According to Dr Freitas, low-dose PEM offers clinical uses in both screening and diagnostic settings. “For screening, its ability to perform effectively regardless of breast density potentially addresses a significant shortcoming of mammography, particularly in detecting cancers in dense breasts where lesions may be obscured…It also presents a viable option for patients at high risk who are claustrophobic or have contraindications for MRI.”

PEM could also have a significant role in interpreting uncertain mammogram results, evaluating the response to chemotherapy and deciding the extent of disease in newly diagnosed breast cancer, including involvement of the other breast.

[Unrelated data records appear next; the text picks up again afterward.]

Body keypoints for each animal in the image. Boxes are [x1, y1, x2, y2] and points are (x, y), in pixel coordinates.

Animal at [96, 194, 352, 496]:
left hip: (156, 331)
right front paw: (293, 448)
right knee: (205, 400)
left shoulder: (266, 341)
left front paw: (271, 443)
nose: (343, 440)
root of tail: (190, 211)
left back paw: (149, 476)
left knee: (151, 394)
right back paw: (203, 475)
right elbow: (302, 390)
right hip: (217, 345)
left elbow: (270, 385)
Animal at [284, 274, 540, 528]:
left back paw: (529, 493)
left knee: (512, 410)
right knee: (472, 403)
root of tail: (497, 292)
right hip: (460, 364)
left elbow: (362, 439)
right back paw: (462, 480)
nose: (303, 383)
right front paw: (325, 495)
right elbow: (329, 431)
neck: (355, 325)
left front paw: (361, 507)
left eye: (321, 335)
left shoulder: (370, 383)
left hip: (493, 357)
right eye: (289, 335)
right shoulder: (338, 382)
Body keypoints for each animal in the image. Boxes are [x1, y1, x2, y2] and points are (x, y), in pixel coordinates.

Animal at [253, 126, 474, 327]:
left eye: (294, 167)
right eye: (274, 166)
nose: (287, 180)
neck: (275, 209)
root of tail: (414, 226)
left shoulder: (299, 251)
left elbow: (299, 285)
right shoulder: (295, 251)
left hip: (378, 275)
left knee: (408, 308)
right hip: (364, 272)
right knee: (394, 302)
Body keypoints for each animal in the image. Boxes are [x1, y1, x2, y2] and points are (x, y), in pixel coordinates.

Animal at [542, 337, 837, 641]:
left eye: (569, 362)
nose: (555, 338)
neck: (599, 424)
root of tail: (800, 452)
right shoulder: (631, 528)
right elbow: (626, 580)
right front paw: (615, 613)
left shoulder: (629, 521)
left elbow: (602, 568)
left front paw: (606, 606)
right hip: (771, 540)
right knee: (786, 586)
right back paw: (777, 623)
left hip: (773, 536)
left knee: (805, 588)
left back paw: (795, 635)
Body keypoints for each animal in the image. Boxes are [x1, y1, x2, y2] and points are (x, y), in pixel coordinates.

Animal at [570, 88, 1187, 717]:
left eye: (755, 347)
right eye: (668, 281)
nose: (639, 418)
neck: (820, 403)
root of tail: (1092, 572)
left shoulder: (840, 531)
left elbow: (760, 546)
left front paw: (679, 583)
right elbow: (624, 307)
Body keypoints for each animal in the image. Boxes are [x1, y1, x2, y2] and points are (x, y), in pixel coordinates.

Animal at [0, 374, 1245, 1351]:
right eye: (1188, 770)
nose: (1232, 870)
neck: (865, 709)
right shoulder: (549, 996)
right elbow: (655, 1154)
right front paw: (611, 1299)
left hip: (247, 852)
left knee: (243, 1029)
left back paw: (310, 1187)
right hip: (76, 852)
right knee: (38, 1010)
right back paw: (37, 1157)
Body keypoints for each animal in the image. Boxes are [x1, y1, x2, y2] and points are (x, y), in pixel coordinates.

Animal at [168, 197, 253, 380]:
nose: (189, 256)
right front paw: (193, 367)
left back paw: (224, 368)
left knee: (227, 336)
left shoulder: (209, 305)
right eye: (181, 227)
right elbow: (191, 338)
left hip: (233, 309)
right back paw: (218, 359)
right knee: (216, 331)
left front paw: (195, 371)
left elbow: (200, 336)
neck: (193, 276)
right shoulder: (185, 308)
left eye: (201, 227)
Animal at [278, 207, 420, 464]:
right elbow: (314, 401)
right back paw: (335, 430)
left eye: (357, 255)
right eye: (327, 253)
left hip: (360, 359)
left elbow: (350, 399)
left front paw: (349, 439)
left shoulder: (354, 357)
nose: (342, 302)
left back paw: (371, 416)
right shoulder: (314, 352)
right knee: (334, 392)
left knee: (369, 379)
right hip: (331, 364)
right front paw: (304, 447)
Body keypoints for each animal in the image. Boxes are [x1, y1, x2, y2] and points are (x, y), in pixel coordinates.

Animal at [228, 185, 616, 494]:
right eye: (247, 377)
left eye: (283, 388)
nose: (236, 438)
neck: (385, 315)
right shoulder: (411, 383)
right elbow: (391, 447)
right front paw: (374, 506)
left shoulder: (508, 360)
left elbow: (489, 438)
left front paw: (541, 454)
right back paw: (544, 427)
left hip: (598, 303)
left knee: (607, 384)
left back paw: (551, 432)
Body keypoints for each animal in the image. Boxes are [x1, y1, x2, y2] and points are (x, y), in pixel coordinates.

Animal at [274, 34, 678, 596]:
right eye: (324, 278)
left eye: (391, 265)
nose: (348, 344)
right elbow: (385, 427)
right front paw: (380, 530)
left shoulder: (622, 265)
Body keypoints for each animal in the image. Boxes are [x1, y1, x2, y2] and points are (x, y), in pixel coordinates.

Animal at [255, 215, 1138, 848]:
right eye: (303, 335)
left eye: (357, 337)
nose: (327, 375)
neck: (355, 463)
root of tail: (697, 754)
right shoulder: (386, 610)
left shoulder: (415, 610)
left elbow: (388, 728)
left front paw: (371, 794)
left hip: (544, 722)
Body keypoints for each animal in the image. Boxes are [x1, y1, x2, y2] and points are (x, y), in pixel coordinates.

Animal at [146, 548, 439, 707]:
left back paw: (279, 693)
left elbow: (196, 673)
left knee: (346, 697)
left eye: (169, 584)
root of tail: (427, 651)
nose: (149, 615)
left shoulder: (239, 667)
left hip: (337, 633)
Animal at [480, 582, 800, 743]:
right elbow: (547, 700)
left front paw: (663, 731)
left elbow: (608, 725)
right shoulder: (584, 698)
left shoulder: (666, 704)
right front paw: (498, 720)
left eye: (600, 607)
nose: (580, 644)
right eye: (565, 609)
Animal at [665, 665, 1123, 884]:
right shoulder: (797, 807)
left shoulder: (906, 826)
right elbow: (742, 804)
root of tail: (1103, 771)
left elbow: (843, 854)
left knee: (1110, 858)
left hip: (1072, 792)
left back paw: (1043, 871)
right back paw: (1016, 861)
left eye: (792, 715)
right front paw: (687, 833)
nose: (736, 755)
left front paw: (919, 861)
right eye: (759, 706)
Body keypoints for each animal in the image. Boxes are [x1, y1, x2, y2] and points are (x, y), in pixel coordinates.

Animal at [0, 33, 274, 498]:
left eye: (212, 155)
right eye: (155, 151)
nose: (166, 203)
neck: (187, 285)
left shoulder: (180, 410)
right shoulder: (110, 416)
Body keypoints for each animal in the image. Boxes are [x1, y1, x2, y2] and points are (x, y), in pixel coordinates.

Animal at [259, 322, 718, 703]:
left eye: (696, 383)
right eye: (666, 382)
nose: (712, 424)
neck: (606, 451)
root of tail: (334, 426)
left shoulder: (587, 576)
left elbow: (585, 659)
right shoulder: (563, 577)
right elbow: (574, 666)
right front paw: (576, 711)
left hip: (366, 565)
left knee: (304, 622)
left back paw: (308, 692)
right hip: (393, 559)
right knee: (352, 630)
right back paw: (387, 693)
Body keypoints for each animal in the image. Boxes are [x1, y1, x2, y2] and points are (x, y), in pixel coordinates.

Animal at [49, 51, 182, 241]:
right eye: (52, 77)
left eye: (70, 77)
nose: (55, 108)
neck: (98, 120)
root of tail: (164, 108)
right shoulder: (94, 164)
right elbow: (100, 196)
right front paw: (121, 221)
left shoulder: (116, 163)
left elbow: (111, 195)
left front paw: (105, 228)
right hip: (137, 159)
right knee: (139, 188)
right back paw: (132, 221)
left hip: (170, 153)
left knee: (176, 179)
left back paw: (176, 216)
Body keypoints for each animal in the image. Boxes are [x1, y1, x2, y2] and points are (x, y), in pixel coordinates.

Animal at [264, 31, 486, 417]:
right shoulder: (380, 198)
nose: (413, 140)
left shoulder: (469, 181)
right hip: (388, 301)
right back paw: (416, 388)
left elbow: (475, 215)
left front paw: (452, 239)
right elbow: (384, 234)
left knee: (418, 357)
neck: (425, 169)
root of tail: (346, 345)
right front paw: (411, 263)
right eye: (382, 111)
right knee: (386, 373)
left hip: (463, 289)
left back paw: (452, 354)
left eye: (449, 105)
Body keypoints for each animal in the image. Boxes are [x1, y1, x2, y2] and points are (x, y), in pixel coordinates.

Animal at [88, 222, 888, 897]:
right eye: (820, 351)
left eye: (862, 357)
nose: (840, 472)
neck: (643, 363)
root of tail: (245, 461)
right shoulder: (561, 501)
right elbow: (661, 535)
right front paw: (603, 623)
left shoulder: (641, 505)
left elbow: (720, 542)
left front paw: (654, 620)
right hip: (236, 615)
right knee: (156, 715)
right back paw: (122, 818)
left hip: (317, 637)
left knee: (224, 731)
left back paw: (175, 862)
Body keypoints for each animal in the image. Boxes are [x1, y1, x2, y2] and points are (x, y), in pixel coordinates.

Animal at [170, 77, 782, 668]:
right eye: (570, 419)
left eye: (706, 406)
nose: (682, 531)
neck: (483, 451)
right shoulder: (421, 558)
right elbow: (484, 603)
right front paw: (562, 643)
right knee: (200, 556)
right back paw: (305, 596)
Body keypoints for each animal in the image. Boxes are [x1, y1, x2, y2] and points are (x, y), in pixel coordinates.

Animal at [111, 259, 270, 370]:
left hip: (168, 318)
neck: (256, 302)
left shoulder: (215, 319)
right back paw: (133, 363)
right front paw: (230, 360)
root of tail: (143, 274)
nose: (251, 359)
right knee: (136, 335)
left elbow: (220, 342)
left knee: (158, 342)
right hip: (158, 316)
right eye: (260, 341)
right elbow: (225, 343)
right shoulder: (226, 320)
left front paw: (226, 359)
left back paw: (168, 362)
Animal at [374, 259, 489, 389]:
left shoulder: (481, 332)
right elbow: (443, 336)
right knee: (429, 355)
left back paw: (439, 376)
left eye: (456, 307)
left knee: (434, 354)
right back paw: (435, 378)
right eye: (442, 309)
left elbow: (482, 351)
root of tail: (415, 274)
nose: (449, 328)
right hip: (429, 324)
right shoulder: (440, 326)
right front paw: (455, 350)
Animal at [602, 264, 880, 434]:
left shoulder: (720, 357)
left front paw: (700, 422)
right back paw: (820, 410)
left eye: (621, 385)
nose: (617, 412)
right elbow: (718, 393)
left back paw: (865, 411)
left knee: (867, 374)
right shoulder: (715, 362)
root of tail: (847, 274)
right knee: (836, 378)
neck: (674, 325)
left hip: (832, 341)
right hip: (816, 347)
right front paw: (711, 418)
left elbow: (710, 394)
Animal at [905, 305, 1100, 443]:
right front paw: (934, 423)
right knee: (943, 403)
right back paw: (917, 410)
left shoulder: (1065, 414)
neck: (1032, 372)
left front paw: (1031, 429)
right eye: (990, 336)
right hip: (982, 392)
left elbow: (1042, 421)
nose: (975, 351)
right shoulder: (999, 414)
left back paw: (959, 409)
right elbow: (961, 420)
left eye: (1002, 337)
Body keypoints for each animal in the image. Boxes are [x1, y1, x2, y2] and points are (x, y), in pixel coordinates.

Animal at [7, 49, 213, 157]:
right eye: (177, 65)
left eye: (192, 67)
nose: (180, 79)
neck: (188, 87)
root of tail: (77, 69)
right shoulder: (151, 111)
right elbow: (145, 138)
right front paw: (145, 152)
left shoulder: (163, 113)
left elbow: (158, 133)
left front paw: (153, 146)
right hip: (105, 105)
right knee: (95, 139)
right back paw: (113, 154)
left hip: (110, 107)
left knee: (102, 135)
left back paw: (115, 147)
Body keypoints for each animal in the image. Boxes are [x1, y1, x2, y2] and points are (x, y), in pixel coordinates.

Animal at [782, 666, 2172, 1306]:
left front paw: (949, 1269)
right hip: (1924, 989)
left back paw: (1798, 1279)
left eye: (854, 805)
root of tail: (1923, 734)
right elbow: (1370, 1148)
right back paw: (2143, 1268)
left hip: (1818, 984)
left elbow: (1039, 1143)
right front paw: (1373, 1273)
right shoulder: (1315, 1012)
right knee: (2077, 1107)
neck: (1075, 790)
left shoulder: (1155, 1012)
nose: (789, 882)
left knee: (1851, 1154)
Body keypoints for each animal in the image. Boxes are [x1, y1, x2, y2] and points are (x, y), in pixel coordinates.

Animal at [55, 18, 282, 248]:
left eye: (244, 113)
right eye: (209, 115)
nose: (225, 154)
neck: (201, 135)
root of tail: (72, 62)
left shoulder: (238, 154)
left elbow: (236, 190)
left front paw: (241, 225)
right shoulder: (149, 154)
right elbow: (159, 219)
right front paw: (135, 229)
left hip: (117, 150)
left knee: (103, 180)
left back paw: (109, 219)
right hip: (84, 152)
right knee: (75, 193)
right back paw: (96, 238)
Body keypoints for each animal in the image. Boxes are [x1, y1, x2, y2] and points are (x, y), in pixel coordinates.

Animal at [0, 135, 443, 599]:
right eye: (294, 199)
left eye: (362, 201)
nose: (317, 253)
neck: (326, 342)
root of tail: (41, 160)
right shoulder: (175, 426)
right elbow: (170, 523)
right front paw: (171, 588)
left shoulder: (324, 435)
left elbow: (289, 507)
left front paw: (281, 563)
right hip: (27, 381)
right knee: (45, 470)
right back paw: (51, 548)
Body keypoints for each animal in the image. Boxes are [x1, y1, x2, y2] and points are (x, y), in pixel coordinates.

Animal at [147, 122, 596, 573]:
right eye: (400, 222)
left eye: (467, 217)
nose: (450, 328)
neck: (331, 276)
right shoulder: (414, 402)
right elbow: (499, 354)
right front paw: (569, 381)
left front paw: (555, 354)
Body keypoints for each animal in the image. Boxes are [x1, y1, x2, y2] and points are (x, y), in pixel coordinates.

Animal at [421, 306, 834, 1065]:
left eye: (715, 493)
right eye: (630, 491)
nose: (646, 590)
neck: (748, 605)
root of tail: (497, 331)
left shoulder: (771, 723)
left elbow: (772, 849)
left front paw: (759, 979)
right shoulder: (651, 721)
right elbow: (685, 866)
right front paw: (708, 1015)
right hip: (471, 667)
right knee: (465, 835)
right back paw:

Dr Freitas believes that if PEM successfully lowers these rates, it could significantly lessen the emotional distress and anxiety linked to false positives, as well as decreasing unnecessary biopsies and treatments.

More studies are needed to determine low-dose PEM’s exact role and efficacy in the clinical setting. “While the full integration of this imaging method into clinical practice is yet to be confirmed, the preliminary findings of this research are promising, particularly in demonstrating the capability of detecting invasive breast cancer with low doses of fluorine-18-labeled FDG,” Dr Freitas concluded. “This marks a critical first step in its potential future implementation in clinical practice.”

This study was published in Radiology: Imaging Cancer.